→ **Data for processing**
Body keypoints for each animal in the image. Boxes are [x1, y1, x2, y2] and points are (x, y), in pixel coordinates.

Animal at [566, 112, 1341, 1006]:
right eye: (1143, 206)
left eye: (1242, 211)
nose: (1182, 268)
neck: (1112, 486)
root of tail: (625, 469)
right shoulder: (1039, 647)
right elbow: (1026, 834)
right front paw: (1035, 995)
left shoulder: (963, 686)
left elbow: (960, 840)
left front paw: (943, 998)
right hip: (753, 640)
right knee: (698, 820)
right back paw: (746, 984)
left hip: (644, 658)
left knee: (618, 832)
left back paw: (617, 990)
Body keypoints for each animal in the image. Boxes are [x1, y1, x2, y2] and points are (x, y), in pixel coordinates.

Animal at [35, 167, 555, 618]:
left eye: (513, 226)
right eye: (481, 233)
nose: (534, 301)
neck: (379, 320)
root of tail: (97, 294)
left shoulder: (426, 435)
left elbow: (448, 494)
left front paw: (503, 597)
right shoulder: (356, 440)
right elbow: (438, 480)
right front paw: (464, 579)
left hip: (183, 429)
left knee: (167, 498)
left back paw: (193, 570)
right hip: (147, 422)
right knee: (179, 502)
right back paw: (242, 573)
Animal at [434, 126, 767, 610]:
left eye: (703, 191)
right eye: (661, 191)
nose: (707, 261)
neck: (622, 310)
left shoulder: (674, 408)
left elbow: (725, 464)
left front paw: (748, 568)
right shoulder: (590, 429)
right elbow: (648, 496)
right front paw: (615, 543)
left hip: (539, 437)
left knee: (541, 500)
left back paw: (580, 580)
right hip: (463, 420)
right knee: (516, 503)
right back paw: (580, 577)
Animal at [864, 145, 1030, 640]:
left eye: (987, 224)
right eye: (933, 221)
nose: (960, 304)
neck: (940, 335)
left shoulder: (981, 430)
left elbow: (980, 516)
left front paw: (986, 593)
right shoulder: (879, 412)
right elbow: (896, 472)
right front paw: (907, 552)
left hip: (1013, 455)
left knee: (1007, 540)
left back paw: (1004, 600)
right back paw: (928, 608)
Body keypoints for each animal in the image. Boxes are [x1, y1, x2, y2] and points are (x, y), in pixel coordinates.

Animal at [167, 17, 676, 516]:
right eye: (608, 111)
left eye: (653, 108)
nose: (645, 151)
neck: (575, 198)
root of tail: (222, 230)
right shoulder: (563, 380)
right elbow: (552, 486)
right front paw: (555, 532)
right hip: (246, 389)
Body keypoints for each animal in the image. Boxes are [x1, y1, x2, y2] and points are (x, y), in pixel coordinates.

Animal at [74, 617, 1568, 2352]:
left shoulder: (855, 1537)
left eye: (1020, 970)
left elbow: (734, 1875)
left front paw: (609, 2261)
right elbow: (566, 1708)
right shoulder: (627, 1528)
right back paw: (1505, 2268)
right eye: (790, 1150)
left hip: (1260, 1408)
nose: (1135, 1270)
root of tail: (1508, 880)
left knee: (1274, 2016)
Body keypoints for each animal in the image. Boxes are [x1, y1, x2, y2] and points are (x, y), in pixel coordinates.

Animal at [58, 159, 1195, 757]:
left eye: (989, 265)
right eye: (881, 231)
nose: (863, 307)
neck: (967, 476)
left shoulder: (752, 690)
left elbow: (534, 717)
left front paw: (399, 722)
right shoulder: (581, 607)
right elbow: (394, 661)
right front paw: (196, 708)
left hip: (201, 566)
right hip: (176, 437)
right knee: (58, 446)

→ **Your objective**
Would you return, unchanged, the lines from the one containing "right eye: (661, 191)" through the end of the entries?

→ **Response to this exercise**
right eye: (661, 191)
nose: (707, 261)
neck: (622, 310)
left shoulder: (674, 408)
left elbow: (725, 464)
left front paw: (748, 568)
right shoulder: (590, 429)
right elbow: (648, 496)
right front paw: (615, 543)
left hip: (539, 437)
left knee: (541, 500)
left back paw: (580, 580)
right hip: (463, 420)
right knee: (516, 503)
right back paw: (580, 577)
Animal at [864, 145, 1030, 640]:
left eye: (987, 224)
right eye: (933, 221)
nose: (960, 304)
neck: (940, 335)
left shoulder: (981, 430)
left elbow: (980, 516)
left front paw: (986, 593)
right shoulder: (879, 412)
right elbow: (896, 472)
right front paw: (907, 552)
left hip: (1013, 455)
left knee: (1007, 540)
left back paw: (1004, 600)
right back paw: (928, 608)
Body keypoints for each animal in the image. Boxes are [x1, y1, x2, y2] and points are (x, y), in pixel coordinates.

Animal at [167, 17, 676, 516]:
right eye: (608, 111)
left eye: (653, 108)
nose: (645, 151)
neck: (575, 198)
root of tail: (222, 230)
right shoulder: (563, 380)
right elbow: (552, 486)
right front paw: (555, 532)
right hip: (246, 389)
Body keypoints for each animal in the image. Boxes are [x1, y1, x2, y2] and points are (x, y), in pixel coordinates.

Animal at [74, 617, 1568, 2352]:
left shoulder: (855, 1537)
left eye: (1020, 970)
left elbow: (734, 1875)
left front paw: (609, 2261)
right elbow: (566, 1708)
right shoulder: (627, 1528)
right back paw: (1505, 2268)
right eye: (790, 1150)
left hip: (1260, 1408)
nose: (1135, 1270)
root of tail: (1508, 880)
left knee: (1274, 2016)
Body keypoints for each animal in the image. Boxes are [x1, y1, x2, y2] and points are (x, y), in pixel coordinates.

Animal at [58, 159, 1195, 757]:
left eye: (989, 265)
right eye: (881, 231)
nose: (863, 307)
neck: (967, 476)
left shoulder: (752, 690)
left elbow: (534, 717)
left front paw: (399, 722)
right shoulder: (581, 607)
right elbow: (394, 661)
right front paw: (196, 708)
left hip: (201, 566)
right hip: (176, 437)
right knee: (58, 446)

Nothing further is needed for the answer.